Performance-based limiting (and figuring out what the correct limits should be to not impact legitimate use but also serve as a guardrail against Shit Breaking) is a very hard problem and it's really common to launch with much lower limits than you think you can handle Just In Case
Generally when you notice limits like this when something first launches, it's "we're worried we may not have calculated the performance impact well enough so we're being conservative, let's set it low and see how many people run into it".
Also (don't tell anyone) a lot of times devs are just completely guessing at limits. "What should we set this to? Eh, seven is a good number, I like seven"
Our users really like it when we tell them "we totally made that number up and it will probably change in the future!" Admitting we are not all knowing also makes them more forgiving of fuckups, heh
My favorite version of this is where someone building a system creates a workflow, then hands the system off to another, bigger team
And that team treats that workflow like it's gospel because they didn't build it
Meanwhile it's built that way so I could avoid worrying about working weekends
My codebase is 25 years old and my cofounder and I were around for like 23 of them (we forked from another project we'd both worked on) so occasionally people come to us and ask "why does it--" and they know that when the answer starts with "okay, so--" they should prepare for horrors
There was one horrible hack, I forget exactly what, where the Modern Technologies Frontend Guy went "this makes NO SENSE, what went ON here" and after we explained he was both horrified and also conceded there was literally no better solution possible so he was going to have to do the same thing
Did I mention we're 25 year old legacy Perl running on a templating language (that thankfully we're moving off of, though not as fast as we'd like) that was only ever used in one other place and it was the original founder's prior project, heh
also I went looking through our Discord for some other fun stories and found the platonic example of "how people universally react when they start digging into something"
I recently updated something very much like this. My favorite part was the first form validation failure we encountered: the jQuery selector it used for the relevant input was based on its position in the layout table, using five chained child() functions.
Eh, I've seen (and written) much worse. Mostly the multiple pages of .= and use of `my $foo_bar = sub { }` (and slightly nonorthogonally named at that) make my brow furrow a bit, but it also has the air of "there were reasons to do it like that at the time", and is still usable 16-yo code
in our defense, we used the LiveJournal source because it was battle tested and performance hardened and it has held up *amazingly* in the 15 years since we forked it, but oh god so much technical debt
Cold Fusion?!
*starts a 2 pack a day smoking habit just so he can take a sufficiently deep and ennui-filled drag on a cigarette*
There’s a name I haven’t heard in… a very long time.
I'm still oddly proud of my (ab)use of the style engine when I implemented an entirely different calendar system from the multi-million-word Journal Entries series/metaverse (warning, it's erotica!) for my journal at one point.

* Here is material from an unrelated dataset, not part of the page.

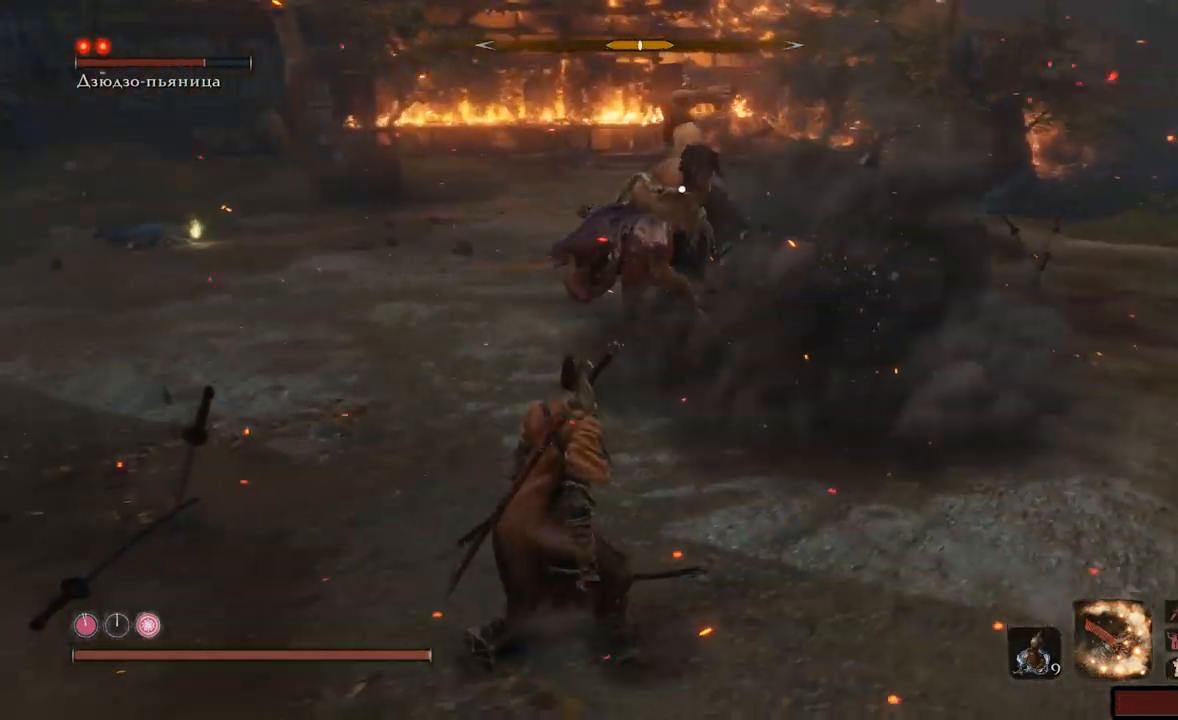
Gameplay with a controller (Xbox layout); each line is a JSON object with the inputs held at the frame after it. "events" lists button and stick changes between this image and that frame as [ms after this image, input, new state], when the widget could be followed in between. Not read: L3 R3.
{"buttons": ["R2"], "left_stick": "up-left", "right_stick": "center", "events": [[17, "left_stick", "up-left"], [451, "R2", "down"]]}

But that might be indicative of how overly capable the templating was.
God, the degree of control we give people is amazing. One user worked out a layout that looked exactly like the Windows 10 desktop. Another person implemented Towers of Hanoi in their layout. We absolutely give people too much control, heh.

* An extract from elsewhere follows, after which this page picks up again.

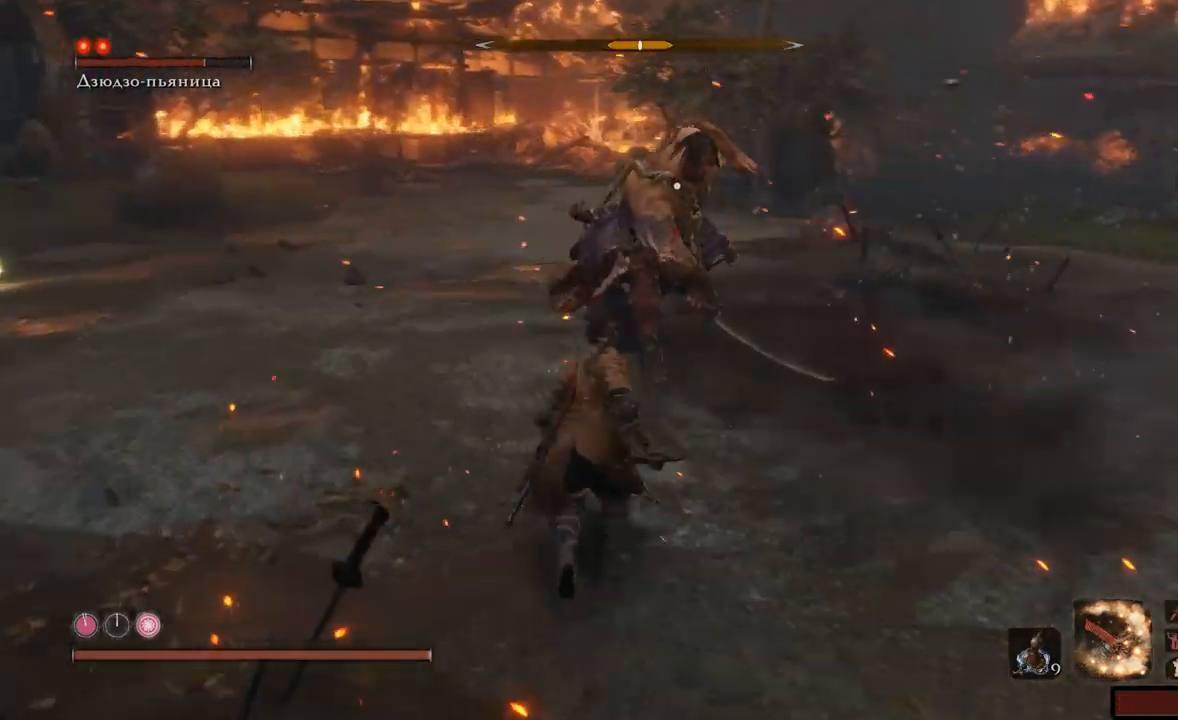
{"buttons": [], "left_stick": "down-left", "right_stick": "center", "events": [[133, "R2", "up"], [400, "left_stick", "down-left"]]}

Once worked on an ASP site that crashed on the first user visit after new deployments but ran fine once restarted after that. Only once, only the first time and only if the user used a specific IE version.
Nope. Tried everything we could think of and started spoofing the user agent but nada. I suspect it's just something about IIS responding to IE. Was easier in the end to just make hitting the site and restarting the server a part of the deployment process.

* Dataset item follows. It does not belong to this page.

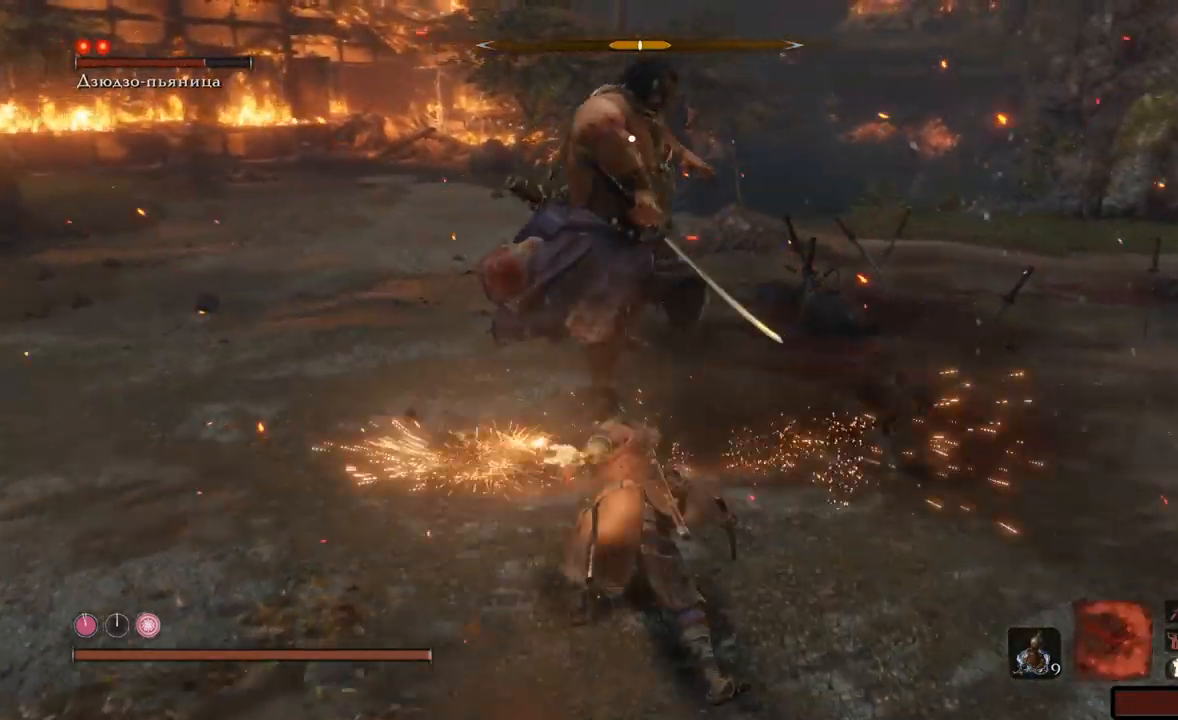
{"buttons": [], "left_stick": "left", "right_stick": "center", "events": [[167, "left_stick", "left"]]}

"Okay so in August 2014 my computer crashed and it was the end of a sprint and we had to close out so I had to work on a Mac from 1996 for two days while Best Buy shipped me a replacement."
"And that's why this the decisioning here is done with an embedded hypercard stack"
"Correct, yes"
We occasionally still get disasters stemming from the fact that LiveJournal had broad international adoption among languages with non-ISO8859 alphabets before Perl or MySQL handled UTF-8 properly *at all*
We hacked UTF-8 support together to a degree of Good Enough For Now, then Perl and MySQL caught up but Perl's implementation was terrible for like another two years so we forced everything to keep going through our old solution, and then everything caught up and surprise! Now it's a problem!
It is now 2024 and we *still* have that bite us in the ass every few years with old data. Absolutely the correct technical decision at the time, wouldn't change a goddamn thing, have still had to troubleshoot more WTF-8 disasters than I ever wanted (one is too many)
rah, I don't know if you recall that one I mentioned I worked on with a century indicator that wasn't 0=1900;1=2000, but had weird logic of 0=1900 if the year is greater than 38 (or close to).
But it took me until last week (literally) to realize they probably did this because of the Epoch problem.